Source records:
----------------

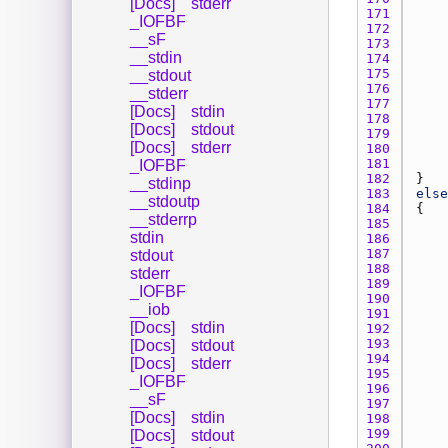
[Docs]
stderr
171 
_IOFBF
172 
__sF
173 
__stdin
174 
175 
__stdout
176 
__stderr
177 
[Docs]
stdin
178 
[Docs]
stdout
179 
[Docs]
stderr
180 
181 
_IOFBF
182 
__stdinp
183 
else
__stdoutp
184 
__stderrp
185 
stdin
186 
187 
stdout
188 
stderr
189 
_IOFBF
190 
__iob
191 
[Docs]
stdin
192 
193 
[Docs]
stdout
194 
[Docs]
stderr
195 
_IOFBF
196 
__sF
197 
[Docs]
stdin
198 
199 
[Docs]
stdout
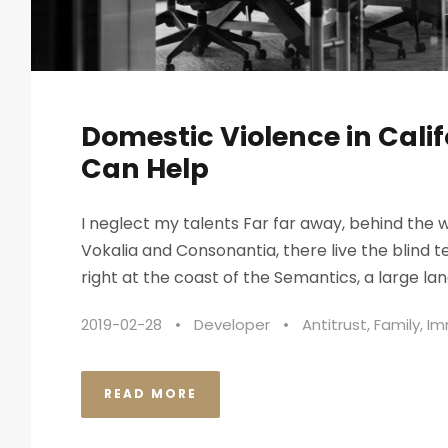
Domestic Violence in Cali
Can Help
I neglect my talents Far far away, behind the 
Vokalia and Consonantia, there live the blind 
right at the coast of the Semantics, a large lan
2019-02-28
•
Developer
•
Antitrust
,
Family
,
Im
READ MORE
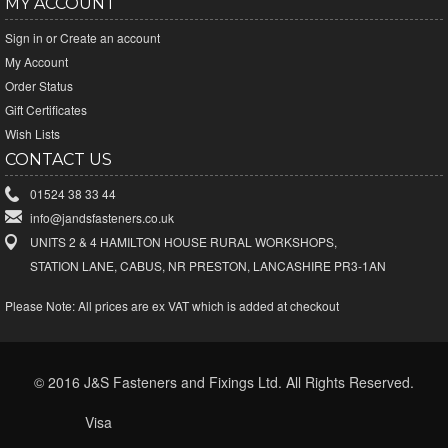
MY ACCOUNT
Sign in
or
Create an account
My Account
Order Status
Gift Certificates
Wish Lists
CONTACT US
01524 38 33 44
info@jandsfasteners.co.uk
UNITS 2 & 4 HAMILTON HOUSE RURAL WORKSHOPS,
STATION LANE, CABUS, NR PRESTON, LANCASHIRE PR3-1AN
Please Note:
All prices are ex VAT which is added at checkout
© 2016 J&S Fasteners and Fixings Ltd. All Rights Reserved.
Visa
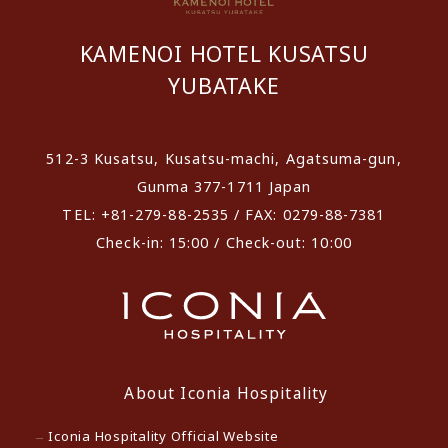
KAMENOI HOTEL KUSATSU
YUBATAKE
512-3 Kusatsu, Kusatsu-machi, Agatsuma-gun,
Gunma 377-1711 Japan
TEL: +81-279-88-2535 / FAX: 0279-88-7381
Check-in: 15:00 / Check-out: 10:00
About Iconia Hospitality
Iconia Hospitality Official Website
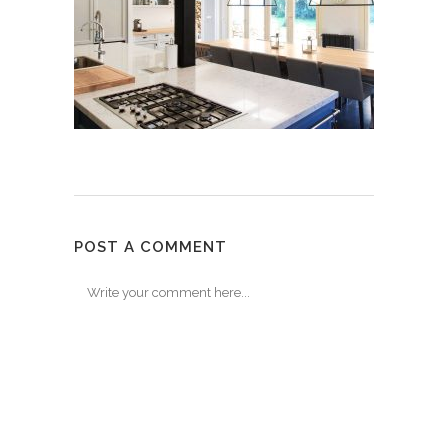
POST A COMMENT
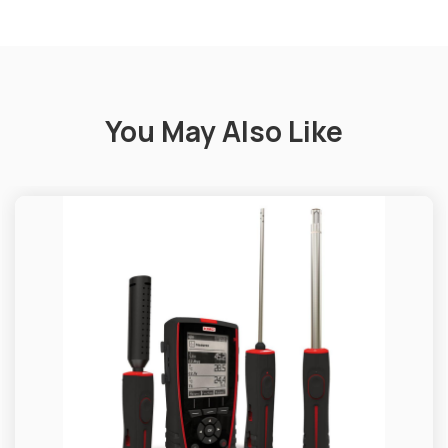
You May Also Like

----------------

- [DIRECTIONS] Above are some records. Copy each of their lines that holds the string "Iconia".

- [REPLY]
About Iconia Hospitality
Iconia Hospitality Official Website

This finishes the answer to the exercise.